INSTRUCTION: Update the part of the material that opens with the line containing "## Created By" and closes with the line containing "2. Avoid overcharging" by changing "battery" to "power" and keeping everything else the same. Return only those lines, and leave the pictures out.
• • • • • • •
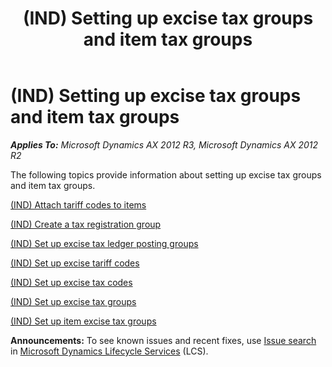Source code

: ﻿---
title: (IND) Setting up excise tax groups and item tax groups
TOCTitle: (IND) Setting up excise tax groups and item tax groups
ms:assetid: eb366031-5965-4172-86f3-eb748898dfc6
ms:mtpsurl: https://technet.microsoft.com/en-us/library/JJ710905(v=AX.60)
ms:contentKeyID: 49386317
ms.date: 04/18/2014
mtps_version: v=AX.60
---

# (IND) Setting up excise tax groups and item tax groups 


_**Applies To:** Microsoft Dynamics AX 2012 R3, Microsoft Dynamics AX 2012 R2_

The following topics provide information about setting up excise tax groups and item tax groups.

[(IND) Attach tariff codes to items](ind-attach-tariff-codes-to-items.md)

[(IND) Create a tax registration group](ind-create-a-tax-registration-group.md)

[(IND) Set up excise tax ledger posting groups](ind-set-up-excise-tax-ledger-posting-groups.md)

[(IND) Set up excise tariff codes](ind-set-up-excise-tariff-codes.md)

[(IND) Set up excise tax codes](ind-set-up-excise-tax-codes.md)

[(IND) Set up excise tax groups](ind-set-up-excise-tax-groups.md)

[(IND) Set up item excise tax groups](ind-set-up-item-excise-tax-groups.md)

  
**Announcements:** To see known issues and recent fixes, use [Issue search](http://go.microsoft.com/fwlink/?linkid=389258) in [Microsoft Dynamics Lifecycle Services](http://go.microsoft.com/fwlink/?linkid=306505) (LCS).

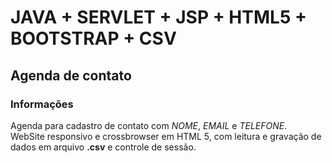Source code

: # JAVA + SERVLET + JSP + HTML5 + BOOTSTRAP + CSV

## Agenda de contato

### Informações

Agenda para cadastro de contato com *NOME*, *EMAIL* e *TELEFONE*.  
WebSite responsivo e crossbrowser em HTML 5, com leitura e gravação de dados em arquivo **.csv** e controle de sessão. 
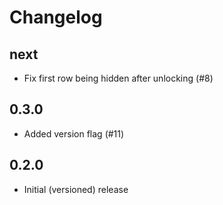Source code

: # Changelog

## next

- Fix first row being hidden after unlocking (#8)

## 0.3.0

- Added version flag (#11)

## 0.2.0

- Initial (versioned) release
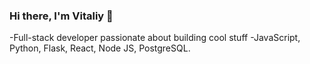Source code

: ### Hi there, I'm Vitaliy 👋
-Full-stack developer passionate about building cool stuff
-JavaScript, Python, Flask, React, Node JS, PostgreSQL.


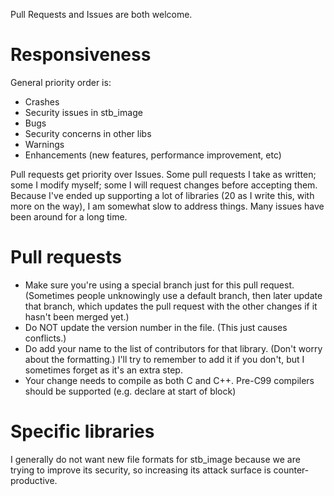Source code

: Pull Requests and Issues are both welcome.

# Responsiveness

General priority order is:

* Crashes
* Security issues in stb_image
* Bugs
* Security concerns in other libs
* Warnings
* Enhancements (new features, performance improvement, etc)

Pull requests get priority over Issues. Some pull requests I take
as written; some I modify myself; some I will request changes before
accepting them. Because I've ended up supporting a lot of libraries
(20 as I write this, with more on the way), I am somewhat slow to
address things. Many issues have been around for a long time.

# Pull requests

* Make sure you're using a special branch just for this pull request. (Sometimes people unknowingly use a default branch, then later update that branch, which updates the pull request with the other changes if it hasn't been merged yet.)
* Do NOT update the version number in the file. (This just causes conflicts.)
* Do add your name to the list of contributors  for that library. (Don't worry about the formatting.) I'll try to remember to add it if you don't, but I sometimes forget as it's an extra step.
* Your change needs to compile as both C and C++. Pre-C99 compilers should be supported (e.g. declare at start of block)

# Specific libraries

I generally do not want new file formats for stb_image because
we are trying to improve its security, so increasing its attack
surface is counter-productive.

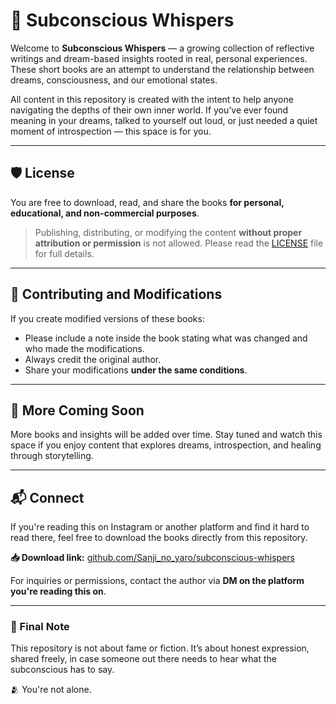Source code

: # 📖 Subconscious Whispers

Welcome to **Subconscious Whispers** — a growing collection of reflective writings and dream-based insights rooted in real, personal experiences. These short books are an attempt to understand the relationship between dreams, consciousness, and our emotional states.

All content in this repository is created with the intent to help anyone navigating the depths of their own inner world. If you’ve ever found meaning in your dreams, talked to yourself out loud, or just needed a quiet moment of introspection — this space is for you.

---

## 🛡️ License

You are free to download, read, and share the books **for personal, educational, and non-commercial purposes**.

> Publishing, distributing, or modifying the content **without proper attribution or permission** is not allowed. Please read the [LICENSE](./LICENSE) file for full details.

---

## 📢 Contributing and Modifications

If you create modified versions of these books:
- Please include a note inside the book stating what was changed and who made the modifications.
- Always credit the original author.
- Share your modifications **under the same conditions**.

---

## 🔮 More Coming Soon

More books and insights will be added over time. Stay tuned and watch this space if you enjoy content that explores dreams, introspection, and healing through storytelling.

---

## 📬 Connect

If you're reading this on Instagram or another platform and find it hard to read there, feel free to download the books directly from this repository.

**📥 Download link:** [github.com/Sanji_no_yaro/subconscious-whispers](https://github.com/Sanji-no-yaro/subconscious-whispers)

For inquiries or permissions, contact the author via **DM on the platform you're reading this on**.

---

### 💬 Final Note

This repository is not about fame or fiction. It’s about honest expression, shared freely, in case someone out there needs to hear what the subconscious has to say.

🫂 You're not alone.  
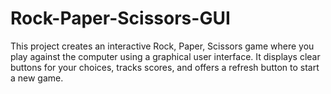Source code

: # Rock-Paper-Scissors-GUI
 This project creates an interactive Rock, Paper, Scissors game where you play against the computer using a graphical user interface.  It displays clear buttons for your choices, tracks scores, and offers a refresh button to start a new game.
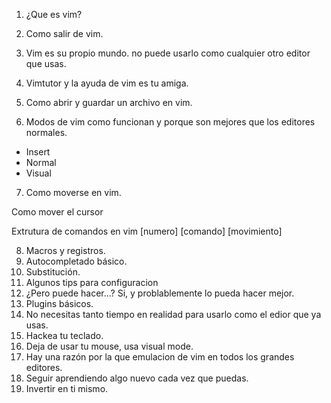 1. ¿Que es vim?

2. Como salir de vim.

3. Vim es su propio mundo. no puede usarlo como cualquier otro editor que usas.

4. Vimtutor y la ayuda de vim es tu amiga.

5. Como abrir y guardar un archivo en vim.

6. Modos de vim como funcionan y porque son mejores que los editores normales.

  - Insert
  - Normal
  - Visual

7. Como moverse en vim.

  Como mover el cursor

  Extrutura de comandos en vim
  [numero] [comando] [movimiento]

8. Macros y registros.
9. Autocompletado básico.
10. Substitución.
11. Algunos tips para configuracion
12. ¿Pero puede hacer...? Si, y problablemente lo pueda hacer mejor.
13. Plugins básicos.
14. No necesitas tanto tiempo en realidad para usarlo como el edior que ya usas.
15. Hackea tu teclado.
16. Deja de usar tu mouse, usa visual mode.
17. Hay una razón por la que emulacion de vim en todos los grandes editores.
18. Seguir aprendiendo algo nuevo cada vez que puedas.
19. Invertir en ti mismo.
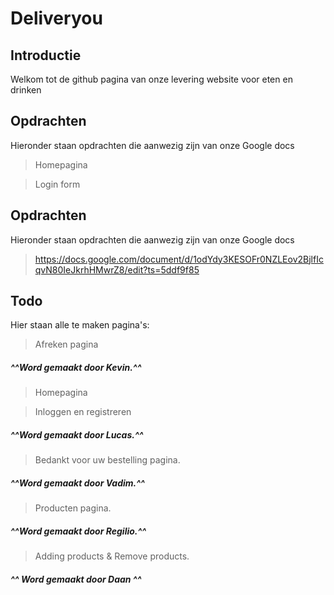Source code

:# Deliveryou 

## Introductie

Welkom tot de github pagina van onze levering website voor eten en drinken

## Opdrachten 

 Hieronder staan opdrachten die aanwezig zijn van onze Google docs
 
 > Homepagina
 
 > Login form

## Opdrachten 

 Hieronder staan opdrachten die aanwezig zijn van onze Google docs
 
 > https://docs.google.com/document/d/1odYdy3KESOFr0NZLEov2BjlfIcqvN80IeJkrhHMwrZ8/edit?ts=5ddf9f85
 
 ## Todo 

Hier staan alle te maken pagina's:


 > Afreken pagina
 ##### ^^Word gemaakt door Kevin.^^

  > Homepagina
  
  >Inloggen en registreren
   ##### ^^Word gemaakt door Lucas.^^
  
 > Bedankt voor uw bestelling pagina.
   ##### ^^Word gemaakt door Vadim.^^
   
   >Producten pagina.
   ##### ^^Word gemaakt door Regilio.^^

> Adding products & Remove products.

##### ^^ Word gemaakt door Daan ^^
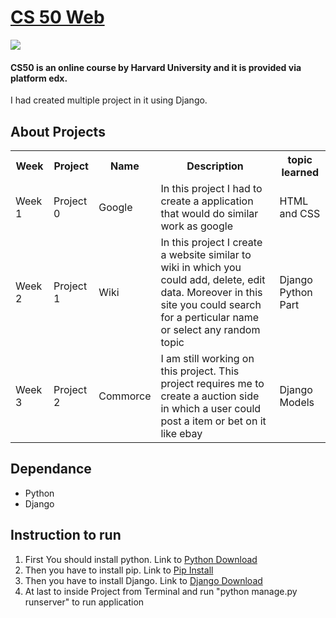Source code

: <h1><a href="https://www.edx.org/course/cs50s-web-programming-with-python-and-javascript">CS 50 Web</a></h1>
<img src="https://prod-discovery.edx-cdn.org/media/course/image/8f8e5124-1dab-47e6-8fa6-3fbdc0738f0a-762af069070e.small.jpg">
<h4>
CS50 is an online course by Harvard University and it is provided via platform edx.<br>
</h4>
I had created multiple project in it using Django.

## About Projects
<table>
  <tr>
    <th> Week</th><th> Project </th> <th> Name </th> <th> Description </th> <th> topic learned </th>
  </tr>
  <tr>
    <td> Week 1 </td> <td> Project 0 </td> <td> Google </td> <td> In this project I had to create a application that would do similar work as google</td> <td> HTML and CSS </td>
  </tr>
  <tr>
    <td> Week 2 </td> <td> Project 1 </td> <td> Wiki </td> <td> In this project I create a website similar to wiki in which you could add, delete, edit data. Moreover in this site you could search for a perticular name or select any random topic</td> <td> Django Python Part </td>
  </tr>
  <tr>
    <td> Week 3 </td> <td> Project 2 </td> <td> Commorce </td> <td> I am still working on this project. This project requires me to create a auction side in which a user could post a item or bet on it like ebay </td> <td> Django Models </td>
  </tr>

</table>

## Dependance
<ul>
  <li>Python</li>
  <li>Django</li>
 </ul>

## Instruction to run
<ol>
  <li>First You should install python. Link to <a href="https://www.python.org/downloads/">Python Download</a></li>
  <li>Then you have to install pip. Link to <a href="https://pip.pypa.io/en/stable/cli/pip_install/">Pip Install</a></li>
  <li>Then you have to install Django. Link to <a href="https://https://www.djangoproject.com/download/">Django Download</a></li>
  <li> At last to inside Project from Terminal and run "python manage.py runserver" to run application</li>
  
 </ol>
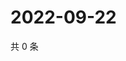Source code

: # 2022-09-22

共 0 条

<!-- BEGIN WEIBO -->
<!-- 最后更新时间 Thu Sep 22 2022 05:16:44 GMT+0800 (China Standard Time) -->

<!-- END WEIBO -->
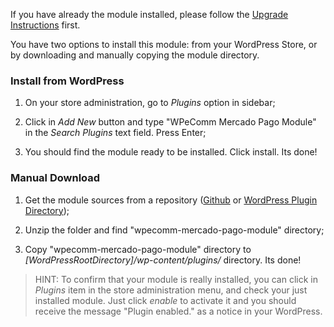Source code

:If you have already the module installed, please follow the <a href="https://github.com/mercadopago/cart-wp-commerce/wiki/Upgrade">Upgrade Instructions</a> first.

You have two options to install this module: from your WordPress Store, or by downloading and manually copying the module directory.

### Install from WordPress

1. On your store administration, go to *Plugins* option in sidebar;

2. Click in *Add New* button and type "WPeComm Mercado Pago Module" in the *Search Plugins* text field. Press Enter;

3. You should find the module ready to be installed. Click install. Its done!

### Manual Download

1. Get the module sources from a repository (<a href="https://github.com/mercadopago/cart-wp-commerce/archive/master.zip">Github</a> or <a href="https://br.wordpress.org/plugins/wpecomm-mercado-pago-module/">WordPress Plugin Directory</a>);

2. Unzip the folder and find "wpecomm-mercado-pago-module" directory;

3. Copy "wpecomm-mercado-pago-module" directory to *[WordPressRootDirectory]/wp-content/plugins/* directory. Its done!

> HINT: To confirm that your module is really installed, you can click in *Plugins* item in the store administration menu, and check your just installed module. Just click *enable* to activate it and you should receive the message "Plugin enabled." as a notice in your WordPress.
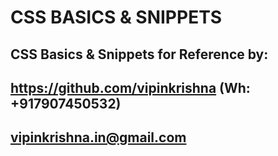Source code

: # CSS BASICS & SNIPPETS

## CSS Basics & Snippets for Reference by:

## https://github.com/vipinkrishna (Wh: +917907450532)
## vipinkrishna.in@gmail.com
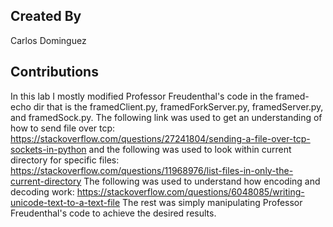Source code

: ## Created By
Carlos Dominguez

## Contributions
In this lab I mostly modified Professor Freudenthal's code in the framed-echo
dir that is the framedClient.py, framedForkServer.py, framedServer.py, and
framedSock.py.
The following link was used to get an understanding of how to send file over
tcp:
https://stackoverflow.com/questions/27241804/sending-a-file-over-tcp-sockets-in-python
and the following was used to look within current directory for specific
files:
https://stackoverflow.com/questions/11968976/list-files-in-only-the-current-directory
The following was used to understand how encoding and decoding work:
https://stackoverflow.com/questions/6048085/writing-unicode-text-to-a-text-file
The rest was simply manipulating Professor Freudenthal's code to achieve the
desired results.
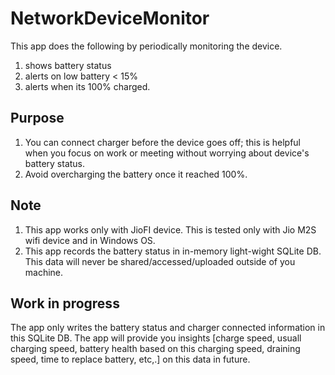 # NetworkDeviceMonitor
This app does the following by periodically monitoring the device. 
1. shows battery status
2. alerts on low battery < 15%
3. alerts when its 100% charged.

## Purpose
1. You can connect charger before the device goes off; this is helpful when you focus on work or meeting without worrying about device's battery status.
2. Avoid overcharging the battery once it reached 100%.


## Note
1. This app works only with JioFI device. This is tested only with Jio M2S wifi device and in Windows OS.
2. This app records the battery status in in-memory light-wight SQLite DB. This data will never be shared/accessed/uploaded outside of you machine. 

## Work in progress
The app only writes the battery status and charger connected information in this SQLite DB. The app will provide you insights [charge speed, usuall charging speed, battery health based on this charging speed, draining speed, time to replace battery, etc,.] on this data in future.
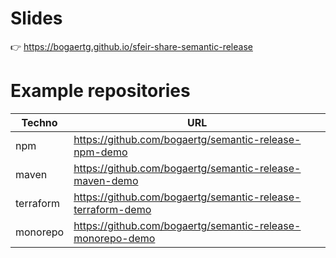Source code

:# Slides

👉 https://bogaertg.github.io/sfeir-share-semantic-release

# Example repositories

| Techno | URL |
|--|--|
| npm | https://github.com/bogaertg/semantic-release-npm-demo |
| maven | https://github.com/bogaertg/semantic-release-maven-demo |
| terraform | https://github.com/bogaertg/semantic-release-terraform-demo |
| monorepo | https://github.com/bogaertg/semantic-release-monorepo-demo |
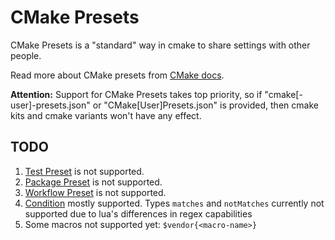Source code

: ﻿# CMake Presets

CMake Presets is a "standard" way in cmake to share settings with other people.

Read more about CMake presets from [CMake docs](https://cmake.org/cmake/help/latest/manual/cmake-presets.7.html).

**Attention:** Support for CMake Presets takes top priority, so if "cmake\[-user\]-presets.json" or "CMake\[User\]Presets.json" is provided, then cmake kits and cmake variants won't have any effect.

## TODO

1. [Test Preset](https://cmake.org/cmake/help/latest/manual/cmake-presets.7.html#test-preset) is not supported.
2. [Package Preset](https://cmake.org/cmake/help/latest/manual/cmake-presets.7.html#package-preset) is not supported.
3. [Workflow Preset](https://cmake.org/cmake/help/latest/manual/cmake-presets.7.html#workflow-preset) is not supported.
4. [Condition](https://cmake.org/cmake/help/latest/manual/cmake-presets.7.html#condition) mostly supported. Types `matches` and `notMatches` currently not supported due to lua's differences in regex capabilities
5. Some macros not supported yet: `$vendor{<macro-name>}`
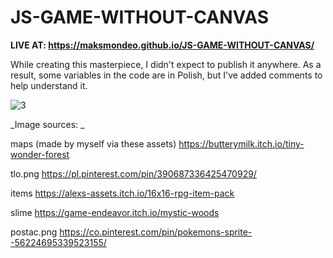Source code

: # JS-GAME-WITHOUT-CANVAS
**LIVE AT: https://maksmondeo.github.io/JS-GAME-WITHOUT-CANVAS/**

While creating this masterpiece, I didn't expect to publish it anywhere. As a result, some variables in the code are in Polish, but I've added comments to help understand it.

![3](https://github.com/maksmondeo/JS-GAME-WITHOUT-CANVAS/assets/94876114/97f9673f-95b3-485c-8f9c-de4e9d513a18)




_Image sources: _

maps (made by myself via these assets)
https://butterymilk.itch.io/tiny-wonder-forest

tlo.png 
https://pl.pinterest.com/pin/390687336425470929/

items 
https://alexs-assets.itch.io/16x16-rpg-item-pack

slime
https://game-endeavor.itch.io/mystic-woods

postac.png
https://co.pinterest.com/pin/pokemons-sprite--56224695339523155/
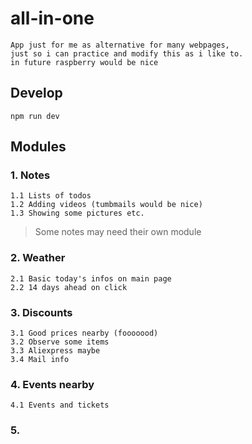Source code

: # all-in-one
    App just for me as alternative for many webpages,
    just so i can practice and modify this as i like to.
    in future raspberry would be nice

## Develop
    npm run dev
## Modules

### 1. Notes
    1.1 Lists of todos
    1.2 Adding videos (tumbmails would be nice)
    1.3 Showing some pictures etc.
    
   > Some notes may need their own module

### 2. Weather
    2.1 Basic today's infos on main page 
    2.2 14 days ahead on click

### 3. Discounts
    3.1 Good prices nearby (fooooood)
    3.2 Observe some items
    3.3 Aliexpress maybe
    3.4 Mail info

### 4. Events nearby
    4.1 Events and tickets



### 5.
• • • • • • •
WRITTEN SOLUTION:
: ## Created By
Carlos Dominguez

## Contributions
In this lab I mostly modified Professor Freudenthal's code in the framed-echo
dir that is the framedClient.py, framedForkServer.py, framedServer.py, and
framedSock.py.
The following link was used to get an understanding of how to send file over
tcp:
https://stackoverflow.com/questions/27241804/sending-a-file-over-tcp-sockets-in-python
and the following was used to look within current directory for specific
files:
https://stackoverflow.com/questions/11968976/list-files-in-only-the-current-directory
The following was used to understand how encoding and decoding work:
https://stackoverflow.com/questions/6048085/writing-unicode-text-to-a-text-file
The rest was simply manipulating Professor Freudenthal's code to achieve the
desired results.
 # NetworkDeviceMonitor
This app does the following by periodically monitoring the device. 
1. shows power status
2. alerts on low power < 15%
3. alerts when its 100% charged.

## Purpose
1. You can connect charger before the device goes off; this is helpful when you focus on work or meeting without worrying about device's power status.
2. Avoid overcharging the power once it reached 100%.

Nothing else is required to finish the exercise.